Modeling H2 formation in the turbulent ISM: Solenoidal versus compressive turbulent forcing

TL;DR

This study uses high-resolution 3D simulations to compare how solenoidal and compressive turbulence affect molecular hydrogen formation in the interstellar medium, revealing that compressive turbulence accelerates H2 formation.

Contribution

It provides the first detailed comparison of solenoidal versus compressive turbulence effects on H2 formation using high-resolution simulations, and tests a simple modeling prescription.

Findings

Compressive turbulence leads to faster H2 formation due to higher peak densities.

The difference in H2 formation rate is up to an order of magnitude early on.
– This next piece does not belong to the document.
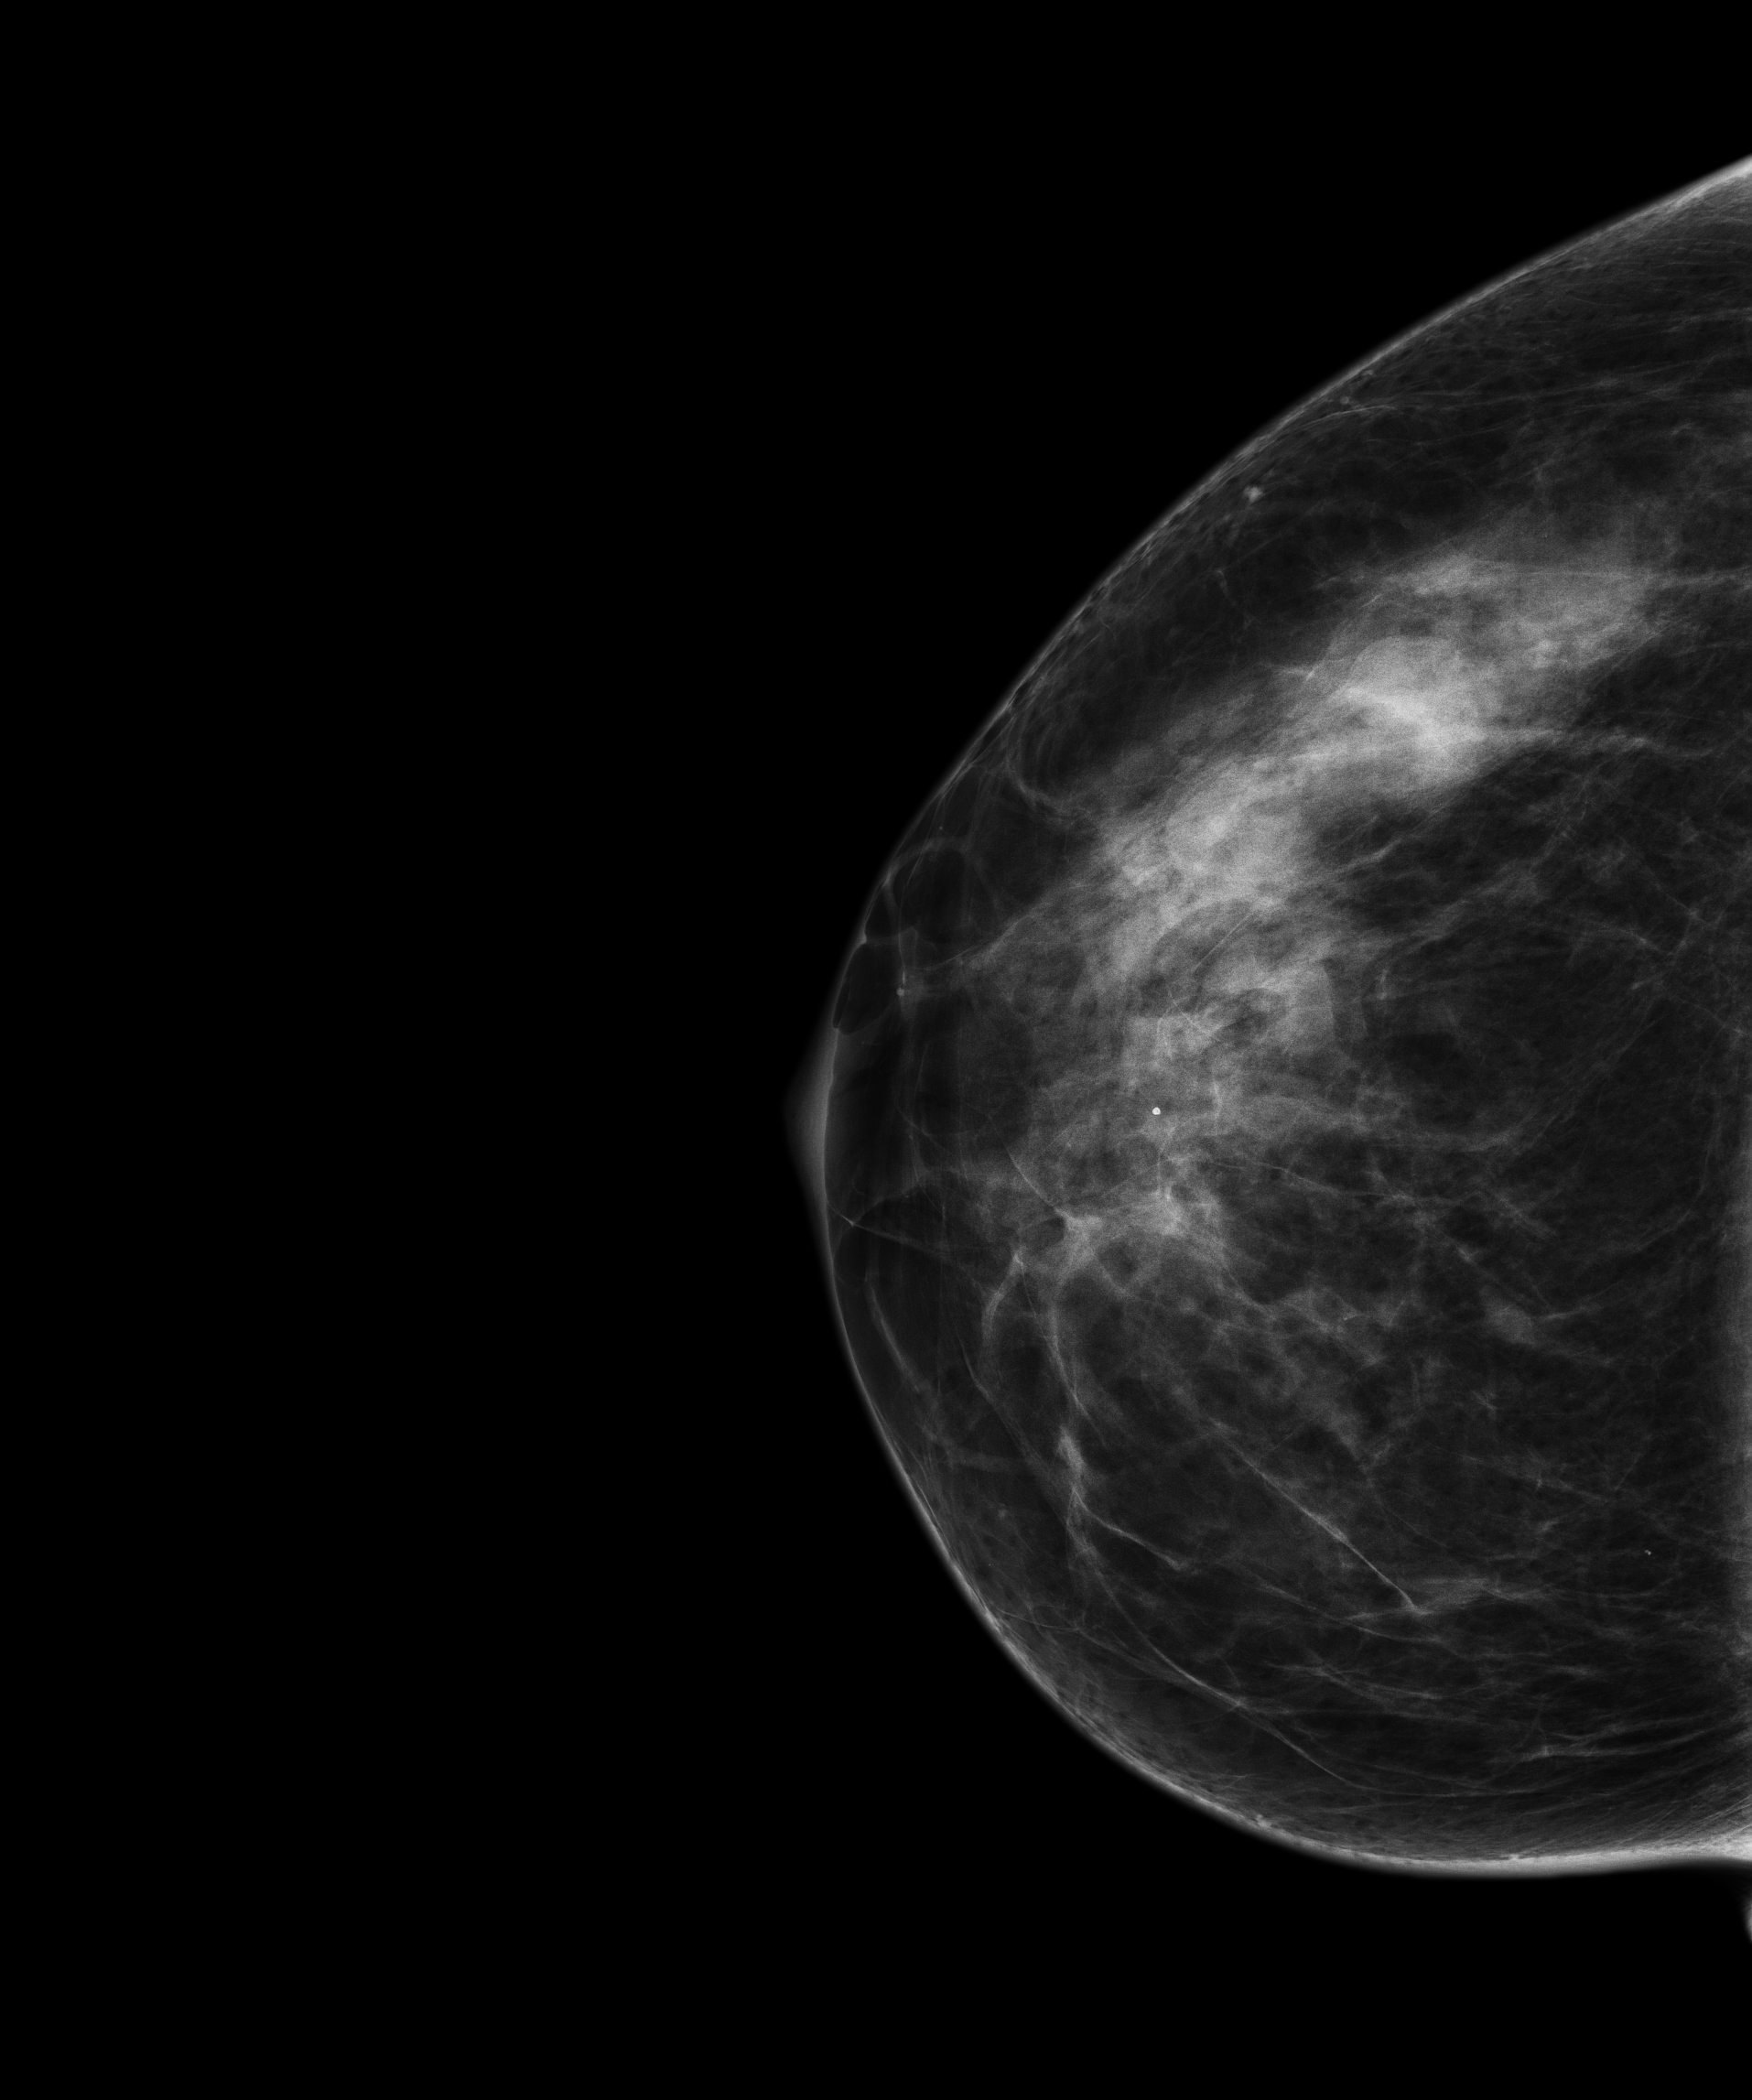
Full-field digital mammogram (FFDM), right breast, CC view, annual screening mammography examination, system: Senographe Essential ADS_56.21.3. Patient aged 51 years (female).
Breast density at the screening exam (both breasts): heterogeneously dense (BI-RADS density category c). Final BI-RADS category for the screening round (tomosynthesis exam, both breasts): category 2. Recall: no recall after this screen.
The Gnedin et al. (2009) prescription works well at low H2 fractions but fails at high densities.

Abstract

We present results from high-resolution three-dimensional simulations of the turbulent interstellar medium that study the influence of the nature of the turbulence on the formation of molecular hydrogen. We have examined both solenoidal (divergence-free) and compressive (curl-free) turbulent driving, and show that compressive driving leads to faster H2 formation, owing to the higher peak densities produced in the gas. The difference in the H2 formation rate can be as much as an order of magnitude at early times, but declines at later times as the highest density regions become fully molecular and stop contributing to the total H2 formation rate. We have also used our results to test a simple prescription suggested by Gnedin et al. (2009) for modeling the influence of unresolved density fluctuations on the H2 formation rate in large-scale simulations of the ISM. We find that this approach works well when the H2 fraction is small, but breaks down once the highest density gas becomes fully molecular.